Code used in the course Race, Gender, and Literary Digital Humanities
The purpose of these files was primarily to demonstrate some basic Python concepts and text-mining functions, so they aren't necessarily optimized for day-to-day use. Still, they work, and the comments have pedagogical value.
word_counter.py has functions for reading a .txt file, performing some basic cleaning functions on the words (removing non-alphabetic characters from the ends of strings, making everything lowercase, etc.), creating a dictionary with counts for each word, and printing the results to a file (.tsv). As is, it is set up to run this on an entire directory; note that the results can get pretty unwieldy if your corpus is more than a few dozen files.

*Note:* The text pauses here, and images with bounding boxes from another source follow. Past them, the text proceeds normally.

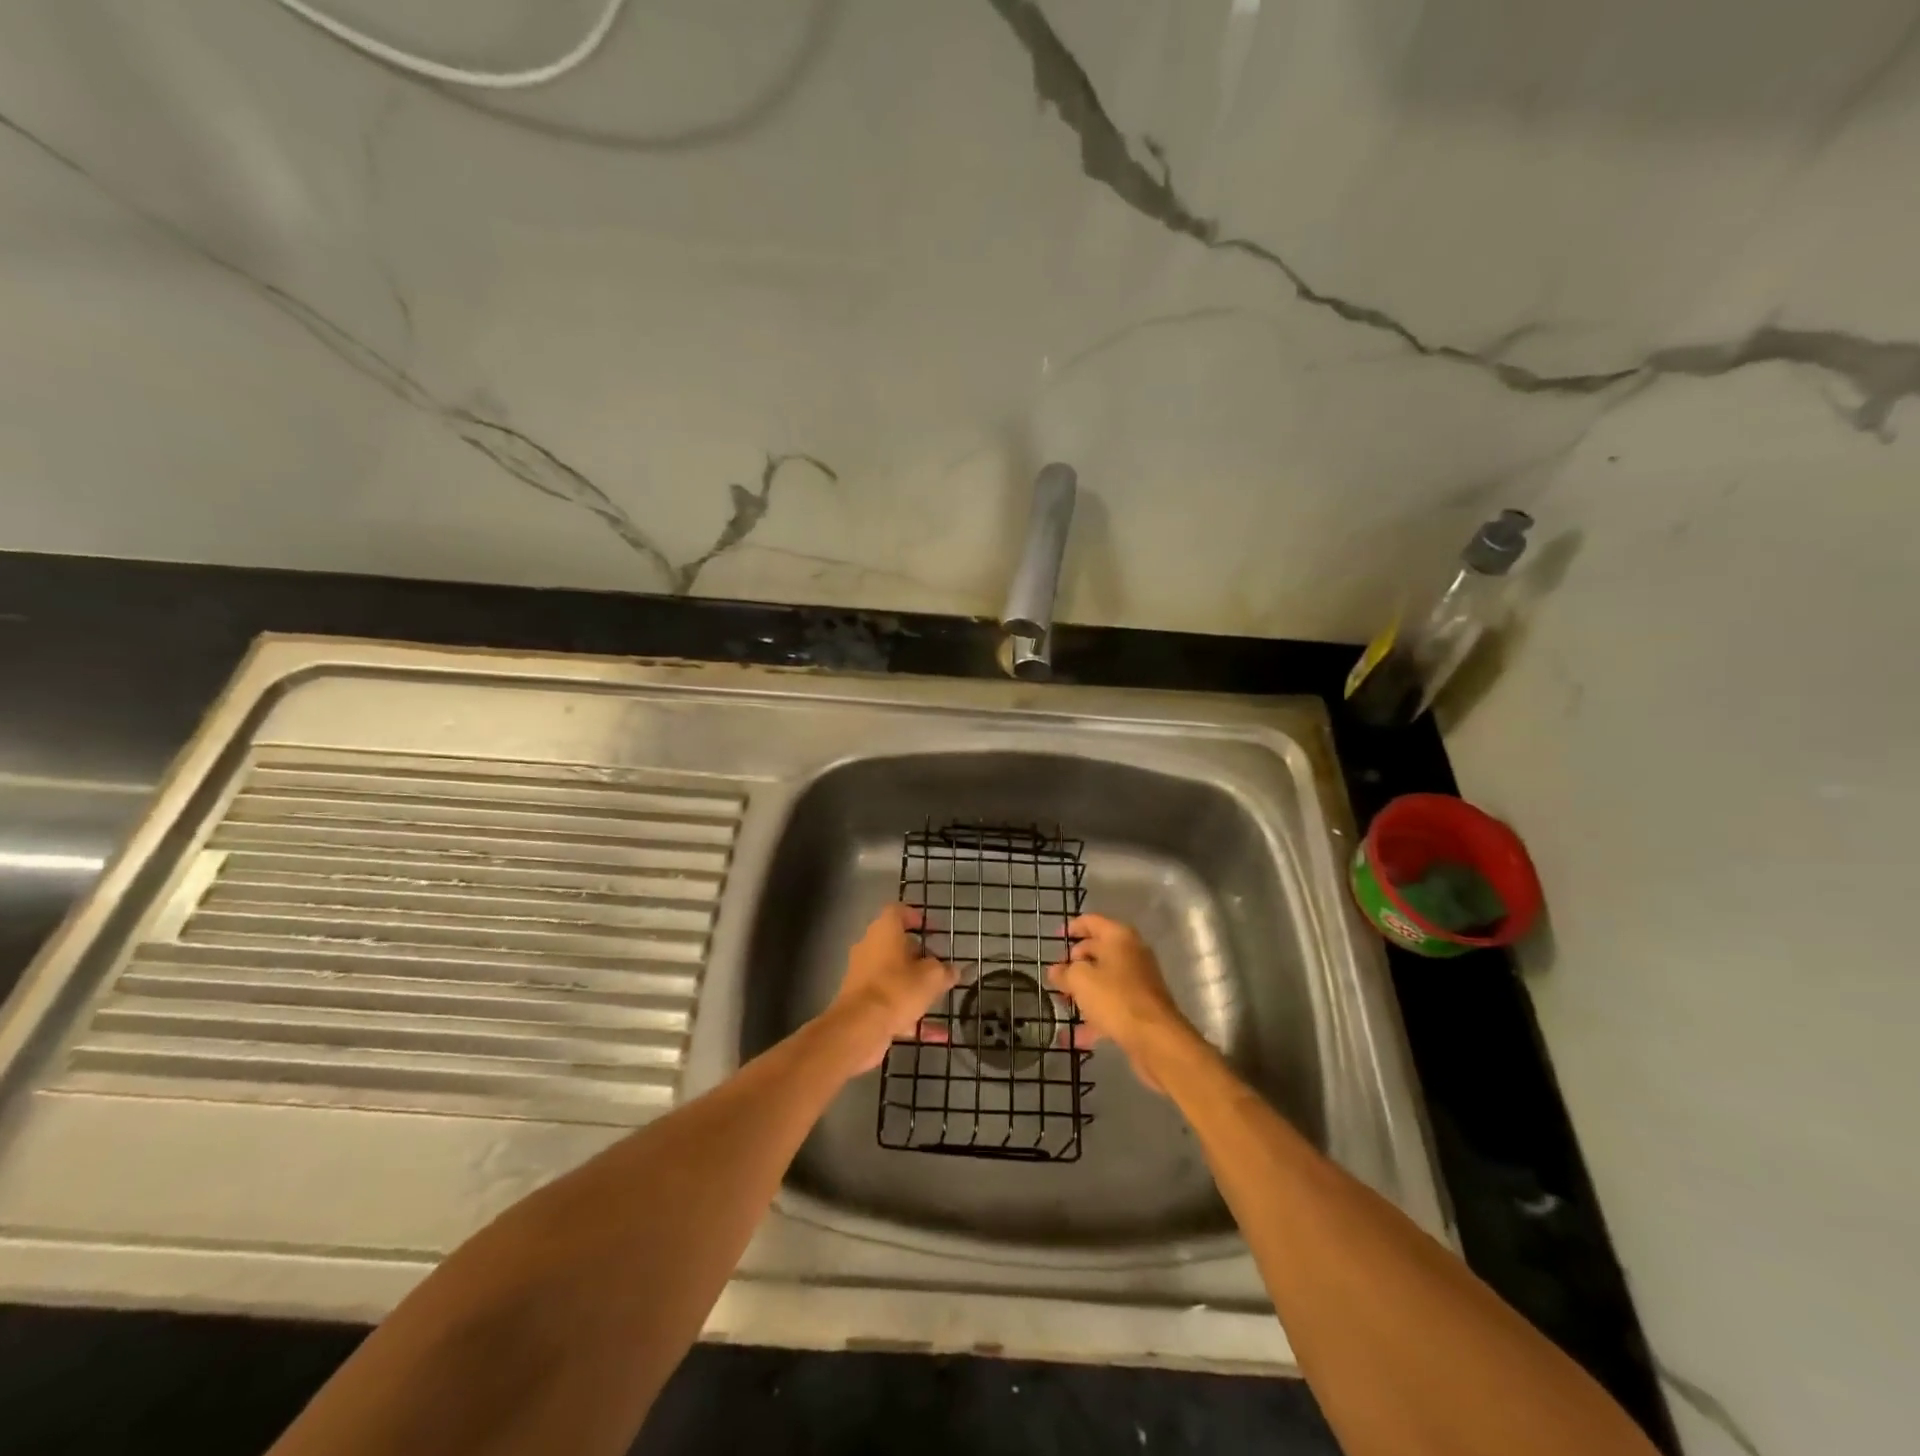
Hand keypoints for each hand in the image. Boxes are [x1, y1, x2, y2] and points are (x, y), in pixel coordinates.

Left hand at [824, 904, 956, 1072]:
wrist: (859, 1028)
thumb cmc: (897, 989)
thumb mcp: (932, 977)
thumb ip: (945, 971)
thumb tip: (953, 970)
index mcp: (884, 931)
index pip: (897, 911)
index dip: (916, 916)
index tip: (932, 929)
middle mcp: (869, 948)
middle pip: (895, 944)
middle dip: (918, 955)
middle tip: (938, 965)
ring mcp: (863, 976)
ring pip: (893, 975)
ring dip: (914, 985)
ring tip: (938, 996)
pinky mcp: (862, 1003)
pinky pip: (891, 1003)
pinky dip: (911, 1015)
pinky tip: (937, 1034)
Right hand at [1047, 915, 1192, 1092]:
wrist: (1156, 1039)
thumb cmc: (1116, 998)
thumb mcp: (1081, 980)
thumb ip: (1065, 972)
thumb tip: (1056, 971)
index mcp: (1119, 937)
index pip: (1091, 921)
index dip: (1072, 927)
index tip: (1055, 938)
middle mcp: (1132, 954)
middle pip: (1097, 951)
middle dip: (1074, 963)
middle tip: (1056, 977)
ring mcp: (1138, 982)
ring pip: (1104, 980)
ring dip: (1082, 991)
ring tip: (1061, 1004)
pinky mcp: (1141, 1008)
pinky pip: (1111, 1005)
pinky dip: (1094, 1017)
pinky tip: (1073, 1037)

KWIC.py is designed to take a list of target words (e.g., ['sky', 'sea']), look through a directory of texts, and return the target words in the context, with x number of words on either side. (KWIC stands for Key Words In Context). For instance, a window of 6 might produce output like "the brain is wider than the sky for put them side by side". The program takes the results and writes them to a .tsv, with columns for the target word and the file in which each KWIC was found.

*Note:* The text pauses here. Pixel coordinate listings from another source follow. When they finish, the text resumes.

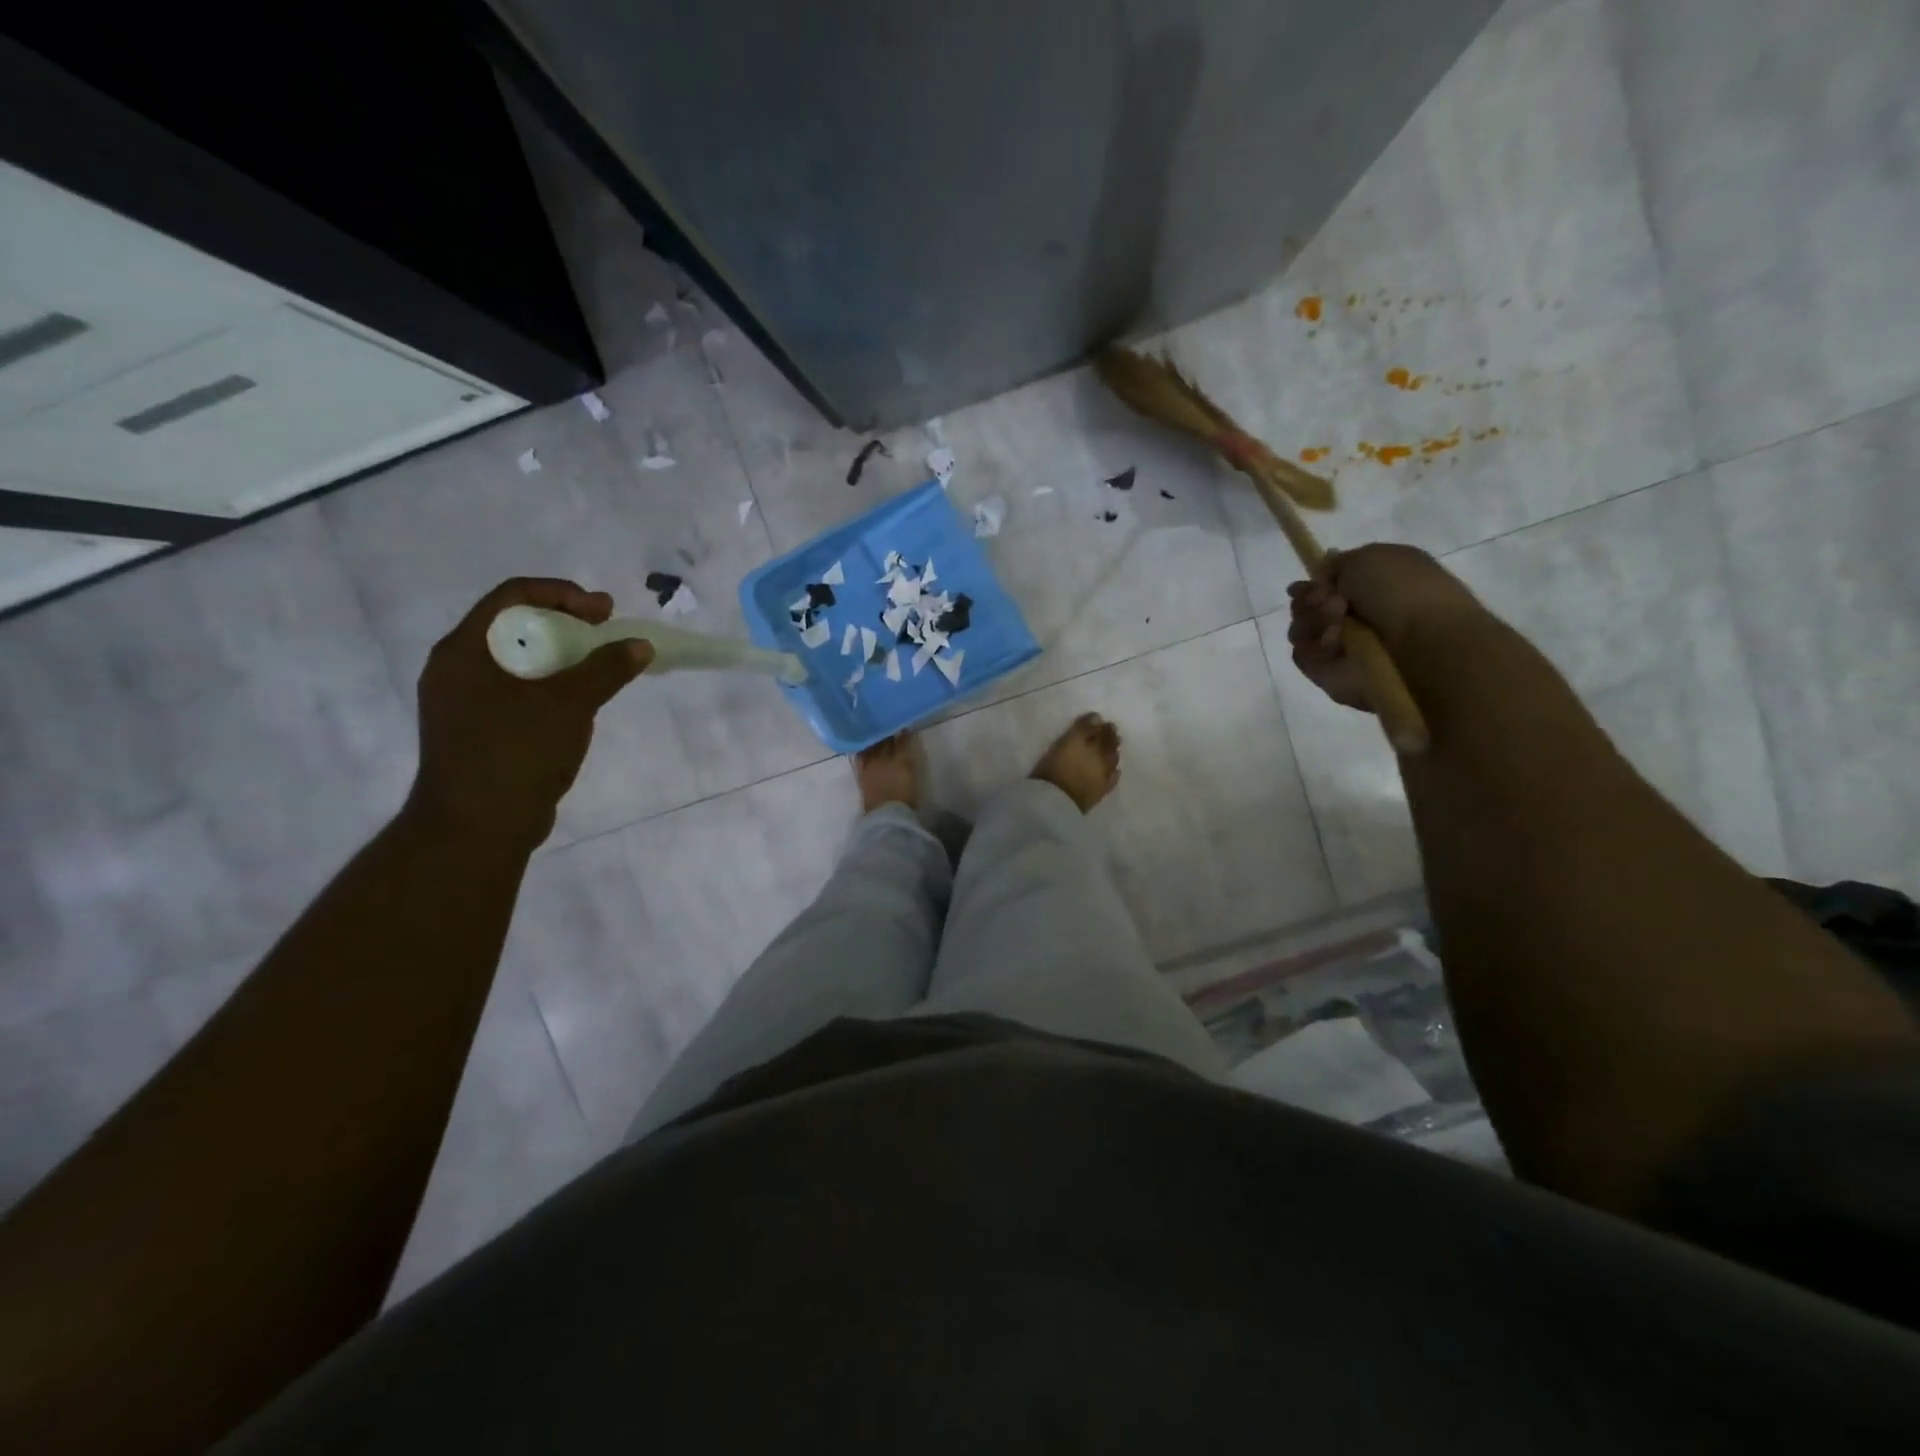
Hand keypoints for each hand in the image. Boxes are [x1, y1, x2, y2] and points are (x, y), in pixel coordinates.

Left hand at [408, 578, 651, 846]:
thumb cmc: (517, 754)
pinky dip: (550, 683)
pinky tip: (578, 700)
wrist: (477, 827)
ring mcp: (464, 700)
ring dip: (561, 654)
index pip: (513, 595)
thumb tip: (639, 645)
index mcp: (465, 650)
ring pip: (517, 658)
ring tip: (599, 666)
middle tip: (605, 633)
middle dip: (566, 623)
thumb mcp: (569, 705)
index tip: (604, 612)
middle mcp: (457, 667)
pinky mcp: (477, 727)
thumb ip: (606, 669)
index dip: (563, 594)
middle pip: (514, 623)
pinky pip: (517, 688)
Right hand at [1286, 544, 1479, 712]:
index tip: (1320, 583)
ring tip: (1337, 623)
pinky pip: (1303, 656)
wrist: (1424, 641)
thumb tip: (1319, 579)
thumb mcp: (1370, 556)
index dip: (1314, 583)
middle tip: (1332, 602)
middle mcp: (1355, 619)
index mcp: (1371, 588)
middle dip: (1310, 601)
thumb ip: (1336, 565)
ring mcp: (1342, 649)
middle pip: (1307, 608)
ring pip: (1301, 630)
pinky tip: (1335, 642)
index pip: (1324, 587)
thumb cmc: (1403, 591)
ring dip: (1313, 620)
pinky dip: (1313, 646)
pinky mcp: (1329, 675)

get_mdw.py is more complicated. In short, this one takes a corpus and a metadata table that divides the corpus into two or more subcorpora. For instance, you could take few dozen 19th-century novels and divide them into "American" and "British" corpora. The program counts the words in each corpus and uses a Fisher's exact test to determine the significance of the counts relative to an "expected" even distribution across all corpora. It then writes out the significant results (p=.05 by default, but this can be changed easily) to a .tsv, with columns for the word, the corpus, the observations (how many times the word showed up), the p-value, and the observed over expected value.